Brano scelto =>
◆ ◆ ◆ ◆ ◆

Dallo scorso settembre vivo nella nostra parrocchia della Magliana, nella periferia sud di Roma. Da quando sono qui, il martedì è uno dei giorni più belli della settimana. Inizia come tutti gli altri: recita delle Lodi insieme ai fratelli della casa, adorazione, preghiera personale e infine la Santa Messa. Questo tempo non è accessorio, ma è un momento chiave per implorare che Cristo si serva di me per incontrare le persone cui siamo mandati.
La mattina la passo con don Gerry. Vive alla Magliana da oltre 25 anni e ha il Parkinson. Quando lo guardo, ci sono tante cose che mi colpiscono. In primo luogo, l’umiltà che ha nel chiedere una mano per prepararsi, in modo da poter uscire di casa in orario. Poi, mi colpisce come vive la malattia. Dice spesso che la fatica ha senso se è vissuta come offerta per le persone del quartiere per le quali ha dato la vita.

◆ ◆ ◆ ◆ ◆

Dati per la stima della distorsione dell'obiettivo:
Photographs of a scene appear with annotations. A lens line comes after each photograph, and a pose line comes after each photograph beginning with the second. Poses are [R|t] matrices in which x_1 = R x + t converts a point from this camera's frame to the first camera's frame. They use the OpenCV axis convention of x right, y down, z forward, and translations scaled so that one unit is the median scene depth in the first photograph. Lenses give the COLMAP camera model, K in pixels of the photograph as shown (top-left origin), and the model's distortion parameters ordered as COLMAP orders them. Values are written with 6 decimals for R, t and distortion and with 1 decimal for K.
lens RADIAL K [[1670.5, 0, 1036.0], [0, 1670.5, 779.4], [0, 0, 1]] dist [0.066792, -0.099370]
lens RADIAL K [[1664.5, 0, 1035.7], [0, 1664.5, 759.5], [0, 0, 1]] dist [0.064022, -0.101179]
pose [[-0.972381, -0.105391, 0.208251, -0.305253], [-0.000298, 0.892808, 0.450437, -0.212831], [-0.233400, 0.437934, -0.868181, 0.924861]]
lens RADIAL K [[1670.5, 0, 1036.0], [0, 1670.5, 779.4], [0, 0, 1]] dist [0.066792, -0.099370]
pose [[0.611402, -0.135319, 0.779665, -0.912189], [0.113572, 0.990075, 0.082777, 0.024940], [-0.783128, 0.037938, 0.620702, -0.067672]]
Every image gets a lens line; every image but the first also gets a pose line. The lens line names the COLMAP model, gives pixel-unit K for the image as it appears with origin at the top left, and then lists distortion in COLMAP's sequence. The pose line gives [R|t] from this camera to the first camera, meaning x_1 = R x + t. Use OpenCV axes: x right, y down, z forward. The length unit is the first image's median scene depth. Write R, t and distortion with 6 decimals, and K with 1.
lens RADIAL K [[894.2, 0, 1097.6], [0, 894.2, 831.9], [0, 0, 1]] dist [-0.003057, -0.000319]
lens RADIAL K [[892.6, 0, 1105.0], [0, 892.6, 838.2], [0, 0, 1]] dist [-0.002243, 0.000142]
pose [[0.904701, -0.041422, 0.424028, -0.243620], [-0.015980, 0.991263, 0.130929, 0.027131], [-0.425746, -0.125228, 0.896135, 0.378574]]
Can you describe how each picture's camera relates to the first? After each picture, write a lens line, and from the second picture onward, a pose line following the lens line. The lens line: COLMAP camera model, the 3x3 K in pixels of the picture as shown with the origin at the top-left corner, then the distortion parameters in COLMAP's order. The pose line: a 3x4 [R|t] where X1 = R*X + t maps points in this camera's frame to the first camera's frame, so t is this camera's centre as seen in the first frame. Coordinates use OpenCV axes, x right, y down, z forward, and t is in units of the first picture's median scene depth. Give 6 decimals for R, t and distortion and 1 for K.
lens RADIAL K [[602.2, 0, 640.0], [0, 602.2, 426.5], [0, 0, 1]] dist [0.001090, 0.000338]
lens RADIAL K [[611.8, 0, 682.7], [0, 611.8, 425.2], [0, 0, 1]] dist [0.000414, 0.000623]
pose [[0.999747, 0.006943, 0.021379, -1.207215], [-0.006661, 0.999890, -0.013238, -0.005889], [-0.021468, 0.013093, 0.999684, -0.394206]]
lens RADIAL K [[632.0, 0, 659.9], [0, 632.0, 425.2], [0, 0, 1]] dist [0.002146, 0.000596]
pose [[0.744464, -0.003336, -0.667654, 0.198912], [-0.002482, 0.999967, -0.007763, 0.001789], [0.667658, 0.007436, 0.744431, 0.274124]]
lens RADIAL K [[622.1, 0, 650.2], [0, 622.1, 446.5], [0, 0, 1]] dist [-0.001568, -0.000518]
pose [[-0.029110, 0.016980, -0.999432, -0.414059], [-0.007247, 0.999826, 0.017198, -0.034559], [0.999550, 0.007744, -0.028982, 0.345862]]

◆ ◆ ◆ ◆ ◆

Attività => Puoi trascrivere per intero il brano sulla parrocchia della Magliana, identico parola per parola?

Risposta seguente =>
Dallo scorso settembre vivo nella nostra parrocchia della Magliana, nella periferia sud di Roma. Da quando sono qui, il martedì è uno dei giorni più belli della settimana. Inizia come tutti gli altri: recita delle Lodi insieme ai fratelli della casa, adorazione, preghiera personale e infine la Santa Messa. Questo tempo non è accessorio, ma è un momento chiave per implorare che Cristo si serva di me per incontrare le persone cui siamo mandati.
La mattina la passo con don Gerry. Vive alla Magliana da oltre 25 anni e ha il Parkinson. Quando lo guardo, ci sono tante cose che mi colpiscono. In primo luogo, l’umiltà che ha nel chiedere una mano per prepararsi, in modo da poter uscire di casa in orario. Poi, mi colpisce come vive la malattia. Dice spesso che la fatica ha senso se è vissuta come offerta per le persone del quartiere per le quali ha dato la vita.